→ **Text section**:
━━━━━━━━━━━━━━━━━━━━
Physician and clinical services grew 4.3% in 2011, Hartman noted, and the accompanying article in Health Affairs indicated that hospital spending slightly exceeded $850 billion in 2011, although that 4.3% increase "was 0.6 percentage point slower than in the previous year." The article explains further that hospital price growth as measured by the Producer Price Index "contributed to the overall trend by increasing 2.1% in 2011," which the article states further was down "from 3.0% in each of the prior three years." One of the more interesting metrics in this discussion was that the number of inpatient days dropped 1.1% in 2011, a figure that was 1.6% in 2010.

Outpatient visits rose by 0.7%, but this too was a drop compared to the 2010 figure of 1.5%. The Health Affairs article explains that private health insurance spending for hospital services rose along with increased enrollment, but per-enrollee spending growth tailed off to 4.3%, down substantially from the inflation of 6% seen in the previous year. This lower inflation was attributed to an enrollment of a younger, presumably healthier set of enrollees.

The war of words over the report ensued immediately, starting with a statement by Secretary of Health and Human Services Kathleen Sebelius at the HHS blog. Sebelius said the report was "very good news," claiming that the Affordable Care Act "is already making a difference." Among the factors she said were constraining healthcare inflation is the mandate that insurers spend at least 80% of revenues on healthcare services, along with the federal government's review of premium rate increases, which Sebelius said "has helped to save Americans an estimated $1 billion."

Coming from the opposite direction was a Jan. 7 statement from the office of Rep. Dave Camp (R-Michigan), chairman of the House Ways and Means Committee. Committee spokeswoman Michelle Dimarob said the numbers "tell us what so many are already painfully aware of – the President's health care law has failed to provide the lower costs he promised to families and employers, and will add to our nation's deficit."

Dimarob said the Affordable Care Act is "failing to bend the cost curve," an outcome she said "underscores that ObamaCare is a failed $2 trillion dollar government power grab that is doing more harm than good for those struggling to keep up with the rising cost of health care."
━━━━━━━━━━━━━━━━━━━━
→ **Stored items from a collection**:
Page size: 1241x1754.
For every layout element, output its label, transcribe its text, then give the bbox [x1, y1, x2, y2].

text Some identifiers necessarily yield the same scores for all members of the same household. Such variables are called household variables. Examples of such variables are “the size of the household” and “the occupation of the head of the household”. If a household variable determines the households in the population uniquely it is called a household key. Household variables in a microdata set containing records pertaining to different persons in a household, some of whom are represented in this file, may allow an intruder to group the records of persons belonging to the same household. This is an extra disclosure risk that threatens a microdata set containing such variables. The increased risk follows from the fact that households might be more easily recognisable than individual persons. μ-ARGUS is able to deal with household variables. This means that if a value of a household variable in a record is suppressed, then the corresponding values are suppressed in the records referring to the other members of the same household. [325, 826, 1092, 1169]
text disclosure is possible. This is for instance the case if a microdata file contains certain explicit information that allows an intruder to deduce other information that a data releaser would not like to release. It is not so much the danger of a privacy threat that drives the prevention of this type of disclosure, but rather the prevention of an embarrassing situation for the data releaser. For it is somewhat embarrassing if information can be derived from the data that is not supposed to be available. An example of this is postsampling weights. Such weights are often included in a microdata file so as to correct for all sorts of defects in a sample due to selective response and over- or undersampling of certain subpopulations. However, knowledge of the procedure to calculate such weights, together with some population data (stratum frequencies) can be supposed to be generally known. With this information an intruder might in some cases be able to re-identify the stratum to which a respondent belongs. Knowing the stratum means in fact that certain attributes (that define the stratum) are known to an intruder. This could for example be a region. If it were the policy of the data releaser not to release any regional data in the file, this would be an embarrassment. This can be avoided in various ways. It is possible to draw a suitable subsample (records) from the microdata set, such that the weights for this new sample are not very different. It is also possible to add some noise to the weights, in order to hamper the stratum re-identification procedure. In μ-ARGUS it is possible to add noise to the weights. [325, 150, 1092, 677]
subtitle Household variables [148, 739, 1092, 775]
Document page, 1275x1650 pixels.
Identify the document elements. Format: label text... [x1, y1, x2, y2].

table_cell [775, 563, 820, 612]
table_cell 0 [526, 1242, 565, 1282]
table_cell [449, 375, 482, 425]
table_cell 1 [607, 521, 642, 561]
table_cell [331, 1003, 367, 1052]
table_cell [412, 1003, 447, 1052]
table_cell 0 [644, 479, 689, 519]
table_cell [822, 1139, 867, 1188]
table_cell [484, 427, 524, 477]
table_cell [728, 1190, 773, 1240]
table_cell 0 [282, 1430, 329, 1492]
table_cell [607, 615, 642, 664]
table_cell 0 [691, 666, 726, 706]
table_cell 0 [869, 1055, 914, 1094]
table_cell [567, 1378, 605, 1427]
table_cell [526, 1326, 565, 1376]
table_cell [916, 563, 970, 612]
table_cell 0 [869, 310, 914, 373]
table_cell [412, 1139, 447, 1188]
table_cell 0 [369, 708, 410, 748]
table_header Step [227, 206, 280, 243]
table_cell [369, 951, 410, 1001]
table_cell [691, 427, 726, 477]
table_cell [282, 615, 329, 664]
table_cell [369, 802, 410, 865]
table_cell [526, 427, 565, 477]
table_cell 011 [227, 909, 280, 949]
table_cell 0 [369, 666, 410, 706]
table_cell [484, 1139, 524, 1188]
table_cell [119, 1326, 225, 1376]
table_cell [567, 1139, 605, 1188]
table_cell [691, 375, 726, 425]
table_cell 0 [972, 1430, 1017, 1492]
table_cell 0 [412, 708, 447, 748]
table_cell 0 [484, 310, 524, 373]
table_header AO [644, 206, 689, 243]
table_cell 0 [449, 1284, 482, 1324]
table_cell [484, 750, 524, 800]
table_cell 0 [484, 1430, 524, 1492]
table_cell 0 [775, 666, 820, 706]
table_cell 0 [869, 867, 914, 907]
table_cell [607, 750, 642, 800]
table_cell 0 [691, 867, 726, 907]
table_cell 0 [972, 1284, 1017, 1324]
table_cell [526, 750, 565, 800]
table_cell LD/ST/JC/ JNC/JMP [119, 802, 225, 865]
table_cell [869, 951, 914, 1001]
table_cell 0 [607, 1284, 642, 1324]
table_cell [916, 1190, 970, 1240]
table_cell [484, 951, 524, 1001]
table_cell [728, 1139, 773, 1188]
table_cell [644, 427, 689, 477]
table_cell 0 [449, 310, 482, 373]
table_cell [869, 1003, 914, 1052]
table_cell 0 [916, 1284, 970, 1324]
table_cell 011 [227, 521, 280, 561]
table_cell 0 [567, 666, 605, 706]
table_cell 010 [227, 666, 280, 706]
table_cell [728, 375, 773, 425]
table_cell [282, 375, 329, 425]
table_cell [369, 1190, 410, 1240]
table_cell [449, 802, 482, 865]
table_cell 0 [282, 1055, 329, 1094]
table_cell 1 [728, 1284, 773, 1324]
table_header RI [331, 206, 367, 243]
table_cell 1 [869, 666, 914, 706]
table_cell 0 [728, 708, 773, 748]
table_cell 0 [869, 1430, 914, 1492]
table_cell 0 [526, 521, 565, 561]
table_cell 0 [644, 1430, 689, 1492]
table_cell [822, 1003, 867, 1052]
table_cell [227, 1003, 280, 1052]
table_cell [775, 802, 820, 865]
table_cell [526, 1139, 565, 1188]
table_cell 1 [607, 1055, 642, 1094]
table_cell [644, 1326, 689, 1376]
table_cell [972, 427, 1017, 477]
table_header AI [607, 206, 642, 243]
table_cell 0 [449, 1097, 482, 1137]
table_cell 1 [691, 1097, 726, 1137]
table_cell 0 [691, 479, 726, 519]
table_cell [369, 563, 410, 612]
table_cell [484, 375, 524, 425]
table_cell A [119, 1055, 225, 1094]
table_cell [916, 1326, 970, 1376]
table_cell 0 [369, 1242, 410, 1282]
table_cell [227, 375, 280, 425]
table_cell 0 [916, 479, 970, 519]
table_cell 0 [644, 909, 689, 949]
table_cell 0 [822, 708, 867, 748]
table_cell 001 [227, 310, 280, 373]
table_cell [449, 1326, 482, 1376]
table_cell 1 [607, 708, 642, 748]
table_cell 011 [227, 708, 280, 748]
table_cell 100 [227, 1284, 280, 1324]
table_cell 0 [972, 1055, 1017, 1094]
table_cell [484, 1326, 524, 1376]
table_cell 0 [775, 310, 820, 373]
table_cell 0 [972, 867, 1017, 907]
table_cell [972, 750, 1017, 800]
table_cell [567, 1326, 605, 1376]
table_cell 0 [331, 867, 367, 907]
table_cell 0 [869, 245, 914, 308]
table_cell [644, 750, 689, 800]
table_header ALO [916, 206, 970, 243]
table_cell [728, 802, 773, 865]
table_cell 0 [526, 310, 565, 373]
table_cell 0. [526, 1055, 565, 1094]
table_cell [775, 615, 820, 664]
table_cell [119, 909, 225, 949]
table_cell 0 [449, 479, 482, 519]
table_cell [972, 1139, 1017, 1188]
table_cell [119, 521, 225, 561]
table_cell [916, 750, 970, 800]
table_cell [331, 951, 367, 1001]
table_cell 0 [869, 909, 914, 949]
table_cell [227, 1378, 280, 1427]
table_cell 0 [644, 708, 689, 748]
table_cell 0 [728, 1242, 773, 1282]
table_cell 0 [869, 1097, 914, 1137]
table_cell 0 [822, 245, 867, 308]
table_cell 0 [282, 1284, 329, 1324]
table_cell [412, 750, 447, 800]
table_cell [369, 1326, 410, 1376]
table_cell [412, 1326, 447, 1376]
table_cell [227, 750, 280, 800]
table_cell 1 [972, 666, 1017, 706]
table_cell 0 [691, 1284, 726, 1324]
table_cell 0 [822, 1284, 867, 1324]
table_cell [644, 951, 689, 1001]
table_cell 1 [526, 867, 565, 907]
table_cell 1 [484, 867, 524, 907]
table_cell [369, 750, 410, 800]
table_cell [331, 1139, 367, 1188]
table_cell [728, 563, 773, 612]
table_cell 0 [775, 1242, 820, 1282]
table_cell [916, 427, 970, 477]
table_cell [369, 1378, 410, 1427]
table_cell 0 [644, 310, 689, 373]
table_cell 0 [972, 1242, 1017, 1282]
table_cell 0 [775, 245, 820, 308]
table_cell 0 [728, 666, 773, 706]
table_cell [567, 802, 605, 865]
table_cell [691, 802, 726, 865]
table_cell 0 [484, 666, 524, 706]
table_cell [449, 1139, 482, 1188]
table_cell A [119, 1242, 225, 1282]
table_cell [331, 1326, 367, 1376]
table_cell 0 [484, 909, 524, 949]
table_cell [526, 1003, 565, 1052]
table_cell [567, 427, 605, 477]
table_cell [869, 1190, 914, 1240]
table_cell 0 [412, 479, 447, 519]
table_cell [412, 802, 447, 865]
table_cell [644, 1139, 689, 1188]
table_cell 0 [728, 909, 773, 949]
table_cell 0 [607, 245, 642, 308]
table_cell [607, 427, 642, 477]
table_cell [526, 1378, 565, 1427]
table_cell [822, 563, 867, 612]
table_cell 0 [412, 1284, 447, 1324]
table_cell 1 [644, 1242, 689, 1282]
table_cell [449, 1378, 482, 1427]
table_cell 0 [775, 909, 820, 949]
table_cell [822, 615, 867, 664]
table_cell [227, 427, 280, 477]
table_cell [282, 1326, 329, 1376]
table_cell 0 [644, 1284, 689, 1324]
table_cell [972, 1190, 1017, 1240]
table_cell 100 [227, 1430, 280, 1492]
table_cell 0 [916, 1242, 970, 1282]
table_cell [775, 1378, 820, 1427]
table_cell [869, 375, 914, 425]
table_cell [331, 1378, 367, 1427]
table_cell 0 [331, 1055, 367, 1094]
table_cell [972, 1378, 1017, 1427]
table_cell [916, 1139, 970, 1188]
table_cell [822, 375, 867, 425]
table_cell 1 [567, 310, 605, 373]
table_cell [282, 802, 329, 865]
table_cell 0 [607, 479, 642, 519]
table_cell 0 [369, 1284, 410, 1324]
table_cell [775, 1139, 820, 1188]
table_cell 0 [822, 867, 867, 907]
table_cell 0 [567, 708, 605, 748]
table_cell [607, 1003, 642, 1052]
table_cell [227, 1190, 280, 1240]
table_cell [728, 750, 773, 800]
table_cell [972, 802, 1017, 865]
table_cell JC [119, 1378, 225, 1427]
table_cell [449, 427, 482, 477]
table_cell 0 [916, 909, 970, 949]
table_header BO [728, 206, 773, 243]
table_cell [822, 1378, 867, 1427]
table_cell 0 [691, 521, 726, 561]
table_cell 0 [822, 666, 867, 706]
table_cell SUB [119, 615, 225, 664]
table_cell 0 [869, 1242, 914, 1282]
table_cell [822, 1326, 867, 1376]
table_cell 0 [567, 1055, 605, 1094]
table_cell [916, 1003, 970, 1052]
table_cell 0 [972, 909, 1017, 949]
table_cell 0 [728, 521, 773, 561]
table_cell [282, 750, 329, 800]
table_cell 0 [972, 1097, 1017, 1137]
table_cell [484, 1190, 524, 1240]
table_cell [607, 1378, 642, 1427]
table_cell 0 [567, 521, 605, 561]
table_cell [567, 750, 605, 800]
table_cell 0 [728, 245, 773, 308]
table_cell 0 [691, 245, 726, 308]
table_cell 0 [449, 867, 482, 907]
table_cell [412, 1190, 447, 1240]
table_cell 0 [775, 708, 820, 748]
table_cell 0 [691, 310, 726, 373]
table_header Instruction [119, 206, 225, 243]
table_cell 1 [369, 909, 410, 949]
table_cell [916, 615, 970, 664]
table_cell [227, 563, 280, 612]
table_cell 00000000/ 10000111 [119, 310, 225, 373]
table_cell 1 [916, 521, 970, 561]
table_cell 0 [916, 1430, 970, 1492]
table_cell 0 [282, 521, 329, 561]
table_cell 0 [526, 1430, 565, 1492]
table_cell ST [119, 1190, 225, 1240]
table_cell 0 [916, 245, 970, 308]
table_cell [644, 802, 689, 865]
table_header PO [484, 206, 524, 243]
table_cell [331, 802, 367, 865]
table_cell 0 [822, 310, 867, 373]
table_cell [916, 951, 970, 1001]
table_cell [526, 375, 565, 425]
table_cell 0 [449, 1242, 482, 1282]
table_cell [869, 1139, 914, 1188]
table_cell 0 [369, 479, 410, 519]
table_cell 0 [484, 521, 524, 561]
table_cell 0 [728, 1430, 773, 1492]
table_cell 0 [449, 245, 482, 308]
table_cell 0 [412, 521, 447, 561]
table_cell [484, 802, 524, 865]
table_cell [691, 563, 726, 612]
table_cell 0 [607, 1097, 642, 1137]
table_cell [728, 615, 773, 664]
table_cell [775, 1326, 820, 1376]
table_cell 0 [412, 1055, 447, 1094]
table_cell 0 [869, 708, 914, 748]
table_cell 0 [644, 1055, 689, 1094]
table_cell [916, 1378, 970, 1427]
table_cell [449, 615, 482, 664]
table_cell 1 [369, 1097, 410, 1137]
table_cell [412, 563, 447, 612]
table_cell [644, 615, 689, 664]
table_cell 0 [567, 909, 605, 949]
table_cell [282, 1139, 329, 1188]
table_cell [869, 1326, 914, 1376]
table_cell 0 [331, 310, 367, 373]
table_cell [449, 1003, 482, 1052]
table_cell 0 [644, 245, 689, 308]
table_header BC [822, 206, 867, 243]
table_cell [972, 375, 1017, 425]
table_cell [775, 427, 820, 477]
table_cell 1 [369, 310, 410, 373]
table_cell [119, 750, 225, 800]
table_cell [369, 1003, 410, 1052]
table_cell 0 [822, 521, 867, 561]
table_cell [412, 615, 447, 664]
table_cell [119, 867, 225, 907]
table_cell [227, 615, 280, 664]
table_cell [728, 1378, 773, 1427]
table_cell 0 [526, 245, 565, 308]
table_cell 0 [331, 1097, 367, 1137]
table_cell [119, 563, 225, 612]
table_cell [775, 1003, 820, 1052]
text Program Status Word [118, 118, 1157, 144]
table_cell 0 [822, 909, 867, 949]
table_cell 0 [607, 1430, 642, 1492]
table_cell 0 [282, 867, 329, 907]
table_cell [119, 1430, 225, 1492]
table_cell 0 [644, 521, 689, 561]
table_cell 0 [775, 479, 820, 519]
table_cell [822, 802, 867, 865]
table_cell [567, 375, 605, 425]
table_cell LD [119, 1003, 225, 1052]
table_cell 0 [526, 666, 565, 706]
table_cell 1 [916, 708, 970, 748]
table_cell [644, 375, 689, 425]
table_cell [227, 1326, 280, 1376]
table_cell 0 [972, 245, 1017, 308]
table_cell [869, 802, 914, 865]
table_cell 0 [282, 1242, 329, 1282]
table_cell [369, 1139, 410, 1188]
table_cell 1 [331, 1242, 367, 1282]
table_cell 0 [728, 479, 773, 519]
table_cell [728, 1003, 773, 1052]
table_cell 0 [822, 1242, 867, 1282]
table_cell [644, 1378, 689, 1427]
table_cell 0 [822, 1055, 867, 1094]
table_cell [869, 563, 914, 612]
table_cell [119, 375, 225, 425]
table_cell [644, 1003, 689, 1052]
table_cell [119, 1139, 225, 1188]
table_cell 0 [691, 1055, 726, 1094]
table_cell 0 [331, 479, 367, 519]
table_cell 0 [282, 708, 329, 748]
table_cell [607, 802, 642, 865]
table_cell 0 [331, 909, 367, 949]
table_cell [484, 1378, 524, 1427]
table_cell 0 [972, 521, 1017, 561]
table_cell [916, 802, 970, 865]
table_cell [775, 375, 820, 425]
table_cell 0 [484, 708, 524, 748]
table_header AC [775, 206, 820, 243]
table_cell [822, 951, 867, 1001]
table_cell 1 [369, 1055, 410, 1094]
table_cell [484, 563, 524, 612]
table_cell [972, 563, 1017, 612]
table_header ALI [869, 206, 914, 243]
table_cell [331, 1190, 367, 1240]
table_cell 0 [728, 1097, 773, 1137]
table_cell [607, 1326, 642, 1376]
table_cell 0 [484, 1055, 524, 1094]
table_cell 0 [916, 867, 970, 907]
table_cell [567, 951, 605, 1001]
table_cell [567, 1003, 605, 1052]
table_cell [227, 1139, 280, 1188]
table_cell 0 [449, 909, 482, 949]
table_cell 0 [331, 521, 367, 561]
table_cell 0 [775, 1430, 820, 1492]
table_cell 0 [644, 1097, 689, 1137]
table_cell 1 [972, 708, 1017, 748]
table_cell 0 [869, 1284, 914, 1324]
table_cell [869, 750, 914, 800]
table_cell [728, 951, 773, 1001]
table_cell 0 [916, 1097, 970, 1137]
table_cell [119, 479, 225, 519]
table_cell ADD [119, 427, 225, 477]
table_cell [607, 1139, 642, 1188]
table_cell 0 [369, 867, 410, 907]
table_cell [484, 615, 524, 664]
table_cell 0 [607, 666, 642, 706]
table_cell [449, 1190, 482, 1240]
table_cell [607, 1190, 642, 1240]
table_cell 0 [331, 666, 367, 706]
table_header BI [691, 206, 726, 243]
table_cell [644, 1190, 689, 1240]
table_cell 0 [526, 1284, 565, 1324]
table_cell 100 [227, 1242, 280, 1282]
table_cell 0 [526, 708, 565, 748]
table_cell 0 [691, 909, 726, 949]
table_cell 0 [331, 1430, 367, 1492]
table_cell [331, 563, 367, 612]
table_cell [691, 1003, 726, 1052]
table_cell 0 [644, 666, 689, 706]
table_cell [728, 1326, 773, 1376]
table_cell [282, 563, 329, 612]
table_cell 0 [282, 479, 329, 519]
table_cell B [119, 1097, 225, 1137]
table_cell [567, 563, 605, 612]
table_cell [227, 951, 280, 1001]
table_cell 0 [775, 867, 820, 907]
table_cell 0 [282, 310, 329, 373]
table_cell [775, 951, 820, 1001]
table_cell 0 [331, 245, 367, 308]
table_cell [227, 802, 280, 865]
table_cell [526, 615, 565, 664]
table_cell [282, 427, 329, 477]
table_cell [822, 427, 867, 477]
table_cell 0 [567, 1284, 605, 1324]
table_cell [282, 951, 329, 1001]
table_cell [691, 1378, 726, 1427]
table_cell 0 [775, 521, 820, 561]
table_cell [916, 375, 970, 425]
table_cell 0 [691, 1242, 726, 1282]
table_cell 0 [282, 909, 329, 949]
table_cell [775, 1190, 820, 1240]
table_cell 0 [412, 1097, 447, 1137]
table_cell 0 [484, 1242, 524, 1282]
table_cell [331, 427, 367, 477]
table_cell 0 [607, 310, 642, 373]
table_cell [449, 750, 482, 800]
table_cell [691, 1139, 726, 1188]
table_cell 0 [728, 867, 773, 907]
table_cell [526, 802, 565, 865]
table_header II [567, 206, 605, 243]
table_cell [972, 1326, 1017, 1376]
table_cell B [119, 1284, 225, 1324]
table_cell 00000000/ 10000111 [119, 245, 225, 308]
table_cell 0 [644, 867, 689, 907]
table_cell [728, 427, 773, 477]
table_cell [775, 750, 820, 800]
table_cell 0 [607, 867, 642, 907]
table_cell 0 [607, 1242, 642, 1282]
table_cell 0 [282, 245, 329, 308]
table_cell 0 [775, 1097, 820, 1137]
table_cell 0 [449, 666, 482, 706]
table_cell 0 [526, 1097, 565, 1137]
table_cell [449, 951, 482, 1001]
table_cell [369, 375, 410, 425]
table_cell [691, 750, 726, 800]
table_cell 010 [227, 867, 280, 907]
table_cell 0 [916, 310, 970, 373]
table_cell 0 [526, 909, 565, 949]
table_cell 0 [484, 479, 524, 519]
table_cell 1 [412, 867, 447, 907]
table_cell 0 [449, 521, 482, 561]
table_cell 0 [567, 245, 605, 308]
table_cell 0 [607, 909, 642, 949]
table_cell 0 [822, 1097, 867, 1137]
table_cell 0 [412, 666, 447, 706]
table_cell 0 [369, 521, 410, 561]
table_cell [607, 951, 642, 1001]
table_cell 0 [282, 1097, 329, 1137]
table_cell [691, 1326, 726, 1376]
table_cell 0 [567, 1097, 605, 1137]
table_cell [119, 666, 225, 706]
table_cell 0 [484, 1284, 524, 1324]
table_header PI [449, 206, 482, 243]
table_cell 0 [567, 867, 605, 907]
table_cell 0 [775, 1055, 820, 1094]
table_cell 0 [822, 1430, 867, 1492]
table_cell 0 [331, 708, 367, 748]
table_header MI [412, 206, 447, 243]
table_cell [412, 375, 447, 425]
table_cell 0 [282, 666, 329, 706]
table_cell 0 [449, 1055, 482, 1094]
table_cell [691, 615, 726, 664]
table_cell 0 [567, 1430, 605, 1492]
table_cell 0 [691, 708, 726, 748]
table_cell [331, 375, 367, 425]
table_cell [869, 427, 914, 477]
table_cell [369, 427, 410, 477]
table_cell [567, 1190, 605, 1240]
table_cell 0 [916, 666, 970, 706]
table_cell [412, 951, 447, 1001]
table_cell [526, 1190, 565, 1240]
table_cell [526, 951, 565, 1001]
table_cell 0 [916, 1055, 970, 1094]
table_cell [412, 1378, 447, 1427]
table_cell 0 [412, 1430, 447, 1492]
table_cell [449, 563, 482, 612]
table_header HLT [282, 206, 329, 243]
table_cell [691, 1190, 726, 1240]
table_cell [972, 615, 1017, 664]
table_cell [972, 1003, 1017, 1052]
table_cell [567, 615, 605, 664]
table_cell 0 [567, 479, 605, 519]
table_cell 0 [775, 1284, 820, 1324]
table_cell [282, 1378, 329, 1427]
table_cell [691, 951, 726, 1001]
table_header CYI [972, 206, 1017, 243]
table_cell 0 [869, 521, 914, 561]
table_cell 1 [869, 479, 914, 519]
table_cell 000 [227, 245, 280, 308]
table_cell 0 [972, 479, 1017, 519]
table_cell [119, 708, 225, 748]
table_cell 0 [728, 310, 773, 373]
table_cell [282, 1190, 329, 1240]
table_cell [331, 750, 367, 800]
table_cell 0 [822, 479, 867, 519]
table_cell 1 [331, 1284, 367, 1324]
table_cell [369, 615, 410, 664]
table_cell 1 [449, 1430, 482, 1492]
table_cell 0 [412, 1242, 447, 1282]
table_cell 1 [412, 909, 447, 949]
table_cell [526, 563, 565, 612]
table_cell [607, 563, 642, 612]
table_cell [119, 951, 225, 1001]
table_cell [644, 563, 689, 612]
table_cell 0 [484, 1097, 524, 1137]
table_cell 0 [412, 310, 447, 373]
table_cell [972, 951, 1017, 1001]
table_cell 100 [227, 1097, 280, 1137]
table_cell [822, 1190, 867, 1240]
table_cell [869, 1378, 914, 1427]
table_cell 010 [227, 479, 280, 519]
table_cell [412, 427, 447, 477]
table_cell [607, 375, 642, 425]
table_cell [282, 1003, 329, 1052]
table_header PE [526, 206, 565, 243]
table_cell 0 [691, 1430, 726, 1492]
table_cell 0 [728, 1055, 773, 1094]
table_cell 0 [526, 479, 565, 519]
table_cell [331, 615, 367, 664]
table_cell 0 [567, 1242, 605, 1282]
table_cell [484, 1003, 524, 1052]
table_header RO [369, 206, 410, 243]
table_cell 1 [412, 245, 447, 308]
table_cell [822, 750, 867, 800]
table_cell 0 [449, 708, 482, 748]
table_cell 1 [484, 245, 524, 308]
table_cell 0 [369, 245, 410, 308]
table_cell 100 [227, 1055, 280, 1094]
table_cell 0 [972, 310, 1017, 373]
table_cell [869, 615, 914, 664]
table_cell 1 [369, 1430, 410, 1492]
━━━━━━━━━━━━━━━━━━━━
→ **Exercise requirements**:
(a) Rewrite the health spending passage starting with "Outpatient visits rose" and going on through "set of enrollees.", with "tailed off" changed to "slowed".
(b) Carry on the health spending passage beyond its final sentence.
None of these lines are needed for the work.

→ **Answer list**:
(a)
Outpatient visits rose by 0.7%, but this too was a drop compared to the 2010 figure of 1.5%. The Health Affairs article explains that private health insurance spending for hospital services rose along with increased enrollment, but per-enrollee spending growth slowed to 4.3%, down substantially from the inflation of 6% seen in the previous year. This lower inflation was attributed to an enrollment of a younger, presumably healthier set of enrollees.

(b)
FDA pulls notice regarding pre-sub draft

FDA announced in the Jan. 7 Federal Register it was withdrawing a Dec. 11, 2012, notice dealing with a draft guidance for pre-submission interaction. According to the Jan. 7 FR announcement, the December notice was for a proposed collection of information in connection with the draft, but that the agency "has not finalized the policy document underlying this request," hence the withdrawal.

The draft of the pre-sub guidance emerged last summer, expanding the program to 510(k) devices as well as PMAs (Medical Device Daily, July 16, 2012). The agency offered a comment period of 90 days, but the final version has yet to emerge despite the passage of six months since publication of the draft.

FDA told Medical Device Daily in an e-mailed statement that final publication of the guidance "continues to be a priority for the agency in 2013," explaining that FDA has not withdrawn the guidance, but is "working expeditiously through the necessary process to be able to re-submit the paper work collection activities to OMB and will publish another notice in the Federal Register when that happens."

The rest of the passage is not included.